Spell introduces MLOps for deep learning

spell-dlops-marketecture-diagram.png

Spell DLOps high-level architecture 

Credit: Spell

The machine learning operations (MLOps) product category has been moving quickly, especially in the last year, and several platforms have emerged to take it on. Cloud providers including AWS and Microsoft, analytics players including Databricks and Cloudera, MLOps pure plays like Algorithmia, and even open source projects like MLflow, offer integrated platforms to manage machine learning model experimentation, deployment, monitoring and explainability. Now Spell, a New York City-based MLOps startup, is providing an MLOps platform specifically geared to deep learning. As such, Spell refers to its platform, announced last week, as facilitating “DLOps.”

Also read:

ZDNet spoke with Spell’s head of marketing, Tim Negris as well as its CEO and co-founder, Serkan Piantino (who previously served as Director of Engineering at Facebook AI Research, and who opened Facebook’s New York City office). The duo explained that most of today’s prominent MLOps platforms cater to conventional machine learning (classification, regression, clustering and the like) and not to deep learning, which builds models by layering multiple neural network structures in an ensemble. That gap in the market is the motivation behind Spell’s DLOps platform.

Special requirements

Why does Spell see DLOps as a distinct category? Piantini and Negris explained that deep learning applies especially well to scenarios involving natural language processing (NLP), computer vision and speech recognition. Deep learning models are typically more complex than their conventional ML model counterparts and aren’t likely to be trained on a data scientist’s laptop. Instead, deep learning model training benefits from additional — and more powerful — cloud-based hardware, including CPU-based compute but especially GPU-based compute, as well. The latter can be quite expensive when it comes to deep learning model experimentation and training, so an MLOps platform capable of wrangling and cost-managing such hardware in the cloud is critical.

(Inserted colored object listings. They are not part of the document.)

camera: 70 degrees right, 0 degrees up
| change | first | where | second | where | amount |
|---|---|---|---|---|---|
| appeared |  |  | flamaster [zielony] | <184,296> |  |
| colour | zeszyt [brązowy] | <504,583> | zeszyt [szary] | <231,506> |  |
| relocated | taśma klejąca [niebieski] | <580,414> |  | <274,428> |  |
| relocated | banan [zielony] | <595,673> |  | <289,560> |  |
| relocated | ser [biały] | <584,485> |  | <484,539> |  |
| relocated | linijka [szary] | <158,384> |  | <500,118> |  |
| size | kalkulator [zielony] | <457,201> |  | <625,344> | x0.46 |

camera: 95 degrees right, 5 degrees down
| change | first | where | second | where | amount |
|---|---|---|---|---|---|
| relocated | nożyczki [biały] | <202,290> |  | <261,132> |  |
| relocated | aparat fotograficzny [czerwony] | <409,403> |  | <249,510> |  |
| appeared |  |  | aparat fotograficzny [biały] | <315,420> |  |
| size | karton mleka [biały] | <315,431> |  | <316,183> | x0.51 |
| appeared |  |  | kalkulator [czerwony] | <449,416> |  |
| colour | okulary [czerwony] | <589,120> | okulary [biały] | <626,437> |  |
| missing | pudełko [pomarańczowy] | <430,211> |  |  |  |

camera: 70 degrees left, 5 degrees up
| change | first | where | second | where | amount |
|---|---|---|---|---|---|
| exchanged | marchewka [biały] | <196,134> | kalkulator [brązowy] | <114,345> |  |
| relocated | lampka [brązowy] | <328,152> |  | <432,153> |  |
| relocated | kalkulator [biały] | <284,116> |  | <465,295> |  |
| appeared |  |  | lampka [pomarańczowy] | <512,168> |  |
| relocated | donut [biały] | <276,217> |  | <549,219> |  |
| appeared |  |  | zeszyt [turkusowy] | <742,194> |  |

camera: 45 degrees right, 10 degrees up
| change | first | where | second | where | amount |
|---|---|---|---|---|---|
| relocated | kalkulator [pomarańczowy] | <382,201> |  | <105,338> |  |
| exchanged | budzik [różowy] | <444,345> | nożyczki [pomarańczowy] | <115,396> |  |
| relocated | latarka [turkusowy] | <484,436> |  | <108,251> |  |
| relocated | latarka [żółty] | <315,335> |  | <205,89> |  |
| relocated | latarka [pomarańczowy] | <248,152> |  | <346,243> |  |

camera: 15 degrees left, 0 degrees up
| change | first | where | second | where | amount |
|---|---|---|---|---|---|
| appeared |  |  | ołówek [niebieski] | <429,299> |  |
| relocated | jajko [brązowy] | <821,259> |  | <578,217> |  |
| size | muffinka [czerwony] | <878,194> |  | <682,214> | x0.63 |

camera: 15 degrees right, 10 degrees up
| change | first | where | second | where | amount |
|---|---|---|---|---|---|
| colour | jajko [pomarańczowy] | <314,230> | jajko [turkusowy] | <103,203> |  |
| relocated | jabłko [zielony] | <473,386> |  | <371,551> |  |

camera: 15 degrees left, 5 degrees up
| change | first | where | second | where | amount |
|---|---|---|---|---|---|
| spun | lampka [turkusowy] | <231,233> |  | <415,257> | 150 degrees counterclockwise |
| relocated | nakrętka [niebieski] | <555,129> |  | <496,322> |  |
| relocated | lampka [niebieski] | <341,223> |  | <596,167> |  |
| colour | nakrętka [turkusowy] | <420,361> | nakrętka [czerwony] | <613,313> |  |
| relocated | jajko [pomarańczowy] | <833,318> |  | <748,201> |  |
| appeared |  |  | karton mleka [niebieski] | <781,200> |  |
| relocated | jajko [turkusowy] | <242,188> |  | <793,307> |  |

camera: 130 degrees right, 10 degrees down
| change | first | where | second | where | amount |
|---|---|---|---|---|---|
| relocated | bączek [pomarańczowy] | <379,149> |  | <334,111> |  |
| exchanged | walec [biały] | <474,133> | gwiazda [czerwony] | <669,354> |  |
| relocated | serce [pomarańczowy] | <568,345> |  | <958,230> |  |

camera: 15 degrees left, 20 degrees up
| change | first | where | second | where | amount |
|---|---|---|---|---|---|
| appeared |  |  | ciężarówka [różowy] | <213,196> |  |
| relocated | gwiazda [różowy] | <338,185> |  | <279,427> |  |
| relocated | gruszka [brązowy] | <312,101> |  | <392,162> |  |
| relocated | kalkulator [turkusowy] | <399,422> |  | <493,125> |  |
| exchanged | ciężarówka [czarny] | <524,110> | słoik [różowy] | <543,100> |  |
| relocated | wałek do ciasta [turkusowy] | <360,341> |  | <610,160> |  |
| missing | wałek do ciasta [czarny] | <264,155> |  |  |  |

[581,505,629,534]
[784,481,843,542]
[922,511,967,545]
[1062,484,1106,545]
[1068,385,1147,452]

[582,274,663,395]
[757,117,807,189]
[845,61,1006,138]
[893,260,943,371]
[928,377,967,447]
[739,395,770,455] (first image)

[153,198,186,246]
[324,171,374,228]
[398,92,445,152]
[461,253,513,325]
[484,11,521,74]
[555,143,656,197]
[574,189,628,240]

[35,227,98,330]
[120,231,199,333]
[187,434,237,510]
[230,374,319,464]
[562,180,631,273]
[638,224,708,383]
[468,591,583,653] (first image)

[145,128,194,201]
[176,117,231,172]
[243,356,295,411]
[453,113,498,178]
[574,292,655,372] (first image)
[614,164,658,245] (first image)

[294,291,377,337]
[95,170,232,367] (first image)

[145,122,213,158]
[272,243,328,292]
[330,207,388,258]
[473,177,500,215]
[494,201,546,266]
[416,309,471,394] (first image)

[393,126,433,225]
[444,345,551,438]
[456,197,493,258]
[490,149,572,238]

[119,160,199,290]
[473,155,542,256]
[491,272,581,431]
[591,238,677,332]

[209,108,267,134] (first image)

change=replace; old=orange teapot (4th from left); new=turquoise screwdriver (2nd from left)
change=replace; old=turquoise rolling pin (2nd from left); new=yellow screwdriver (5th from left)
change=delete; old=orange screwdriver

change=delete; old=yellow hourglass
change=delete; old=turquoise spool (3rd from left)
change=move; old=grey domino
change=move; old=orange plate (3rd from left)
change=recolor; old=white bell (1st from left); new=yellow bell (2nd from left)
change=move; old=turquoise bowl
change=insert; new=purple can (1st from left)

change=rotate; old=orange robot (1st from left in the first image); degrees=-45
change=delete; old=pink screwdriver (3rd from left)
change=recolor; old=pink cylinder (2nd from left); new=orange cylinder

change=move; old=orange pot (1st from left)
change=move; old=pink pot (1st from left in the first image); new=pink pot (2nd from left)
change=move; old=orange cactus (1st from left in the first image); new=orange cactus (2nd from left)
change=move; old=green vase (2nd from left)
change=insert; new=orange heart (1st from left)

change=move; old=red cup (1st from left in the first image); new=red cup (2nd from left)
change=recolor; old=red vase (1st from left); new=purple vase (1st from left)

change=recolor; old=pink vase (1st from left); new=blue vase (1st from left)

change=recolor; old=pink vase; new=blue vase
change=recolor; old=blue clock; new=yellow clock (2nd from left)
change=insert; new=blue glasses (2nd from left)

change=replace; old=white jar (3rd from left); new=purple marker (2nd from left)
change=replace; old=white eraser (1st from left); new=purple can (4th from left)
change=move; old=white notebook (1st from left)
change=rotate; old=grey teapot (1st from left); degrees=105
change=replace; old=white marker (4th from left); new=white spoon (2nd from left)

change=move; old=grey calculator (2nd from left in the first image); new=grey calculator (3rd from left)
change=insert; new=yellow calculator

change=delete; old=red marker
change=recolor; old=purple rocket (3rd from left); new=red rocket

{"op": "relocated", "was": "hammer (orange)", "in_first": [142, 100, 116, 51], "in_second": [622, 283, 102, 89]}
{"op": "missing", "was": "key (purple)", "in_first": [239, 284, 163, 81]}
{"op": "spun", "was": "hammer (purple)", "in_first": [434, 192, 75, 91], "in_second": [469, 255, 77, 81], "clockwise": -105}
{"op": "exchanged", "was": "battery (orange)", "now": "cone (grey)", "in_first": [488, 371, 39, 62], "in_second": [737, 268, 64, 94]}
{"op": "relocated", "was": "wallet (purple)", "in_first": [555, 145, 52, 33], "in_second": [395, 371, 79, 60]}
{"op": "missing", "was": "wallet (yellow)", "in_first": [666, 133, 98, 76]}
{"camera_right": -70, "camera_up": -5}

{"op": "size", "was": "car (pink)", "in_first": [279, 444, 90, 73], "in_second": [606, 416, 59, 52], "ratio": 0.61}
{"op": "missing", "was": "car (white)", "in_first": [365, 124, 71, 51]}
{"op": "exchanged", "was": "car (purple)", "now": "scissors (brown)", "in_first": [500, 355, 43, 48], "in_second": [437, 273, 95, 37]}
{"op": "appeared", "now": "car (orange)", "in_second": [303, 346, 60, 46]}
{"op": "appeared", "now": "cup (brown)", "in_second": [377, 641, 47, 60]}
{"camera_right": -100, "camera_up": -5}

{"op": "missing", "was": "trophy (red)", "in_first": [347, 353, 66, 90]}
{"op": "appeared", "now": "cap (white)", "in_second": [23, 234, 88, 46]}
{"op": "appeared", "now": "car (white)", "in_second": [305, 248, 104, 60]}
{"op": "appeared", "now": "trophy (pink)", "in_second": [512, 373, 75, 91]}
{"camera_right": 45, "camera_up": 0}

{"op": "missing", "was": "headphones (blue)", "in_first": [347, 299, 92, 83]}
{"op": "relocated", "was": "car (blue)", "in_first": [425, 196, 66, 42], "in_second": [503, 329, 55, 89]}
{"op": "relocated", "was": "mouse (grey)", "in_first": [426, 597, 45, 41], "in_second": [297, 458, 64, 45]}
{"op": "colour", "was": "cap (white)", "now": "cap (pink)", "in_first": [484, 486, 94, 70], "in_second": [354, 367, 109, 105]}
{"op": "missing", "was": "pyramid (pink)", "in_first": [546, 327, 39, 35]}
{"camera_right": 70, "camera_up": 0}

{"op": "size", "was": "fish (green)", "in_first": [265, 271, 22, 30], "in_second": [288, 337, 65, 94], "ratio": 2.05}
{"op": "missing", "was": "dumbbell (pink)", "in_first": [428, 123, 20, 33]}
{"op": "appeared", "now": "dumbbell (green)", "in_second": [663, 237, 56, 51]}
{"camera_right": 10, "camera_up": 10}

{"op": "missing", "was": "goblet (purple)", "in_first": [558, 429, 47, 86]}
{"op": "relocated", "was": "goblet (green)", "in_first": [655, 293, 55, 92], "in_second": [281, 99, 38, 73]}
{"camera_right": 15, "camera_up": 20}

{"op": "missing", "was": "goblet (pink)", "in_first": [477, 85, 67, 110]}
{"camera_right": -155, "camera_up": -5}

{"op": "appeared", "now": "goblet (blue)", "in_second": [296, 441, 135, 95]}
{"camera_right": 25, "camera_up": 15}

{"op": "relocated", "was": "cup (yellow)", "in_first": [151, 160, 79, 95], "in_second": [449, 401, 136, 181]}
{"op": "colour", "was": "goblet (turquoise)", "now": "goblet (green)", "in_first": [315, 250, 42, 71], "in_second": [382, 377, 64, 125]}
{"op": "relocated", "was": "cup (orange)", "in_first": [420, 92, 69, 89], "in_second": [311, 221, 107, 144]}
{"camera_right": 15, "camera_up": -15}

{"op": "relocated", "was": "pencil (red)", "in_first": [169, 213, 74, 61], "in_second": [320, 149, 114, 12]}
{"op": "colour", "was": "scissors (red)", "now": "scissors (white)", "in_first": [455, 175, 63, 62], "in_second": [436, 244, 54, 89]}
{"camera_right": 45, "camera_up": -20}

Piantino and Negris described the Spell platform and pointed out how carefully it manages availability and costing of CPU- and GPU-based cluster nodes. An especially interesting capability of the Spell platform is that it can create pools of cloud spot instances and make them available to users on an on-demand basis. Spell Virtual On-Demand Instances, therefore, provide on-demand usage at spot instance pricing, which represents significant savings for customers, especially in the case of GPU resources for training complex deep learning models.

Since spot instances can and often are often interrupted, the Spell platform is designed to be resilient around that very scenario, allowing long-running training jobs to be conducted, even in the case of preemption, without user intervention. Spell does this through its ability to reconstitute a deep learning environment on a new instance, carefully tracking the full genesis and lineage of such environments. This approach also aids in model reproducibility, and retraining models under the same configurations as those of their initial training environments.

DLOps vs. MLOps

The Spell folks didn’t just discuss their platform, they demoed it, too. As they did so, it became clear that many of the accoutrements of standard MLOps (and even AutoML) — including experiment management, a model repository, lineage, monitoring and explainability — are present in Spell’s DLOps platform as well. As such, it sure looks like DLOps is a superset of conventional MLOps, and I asked Piantino and Negris if that was the case. The two agreed that, technically speaking, my conjecture was correct, but explained that Spell is nonetheless targeting deep learning use cases specifically. Spell sees the deep learning segment of AI as the one with the most momentum and action.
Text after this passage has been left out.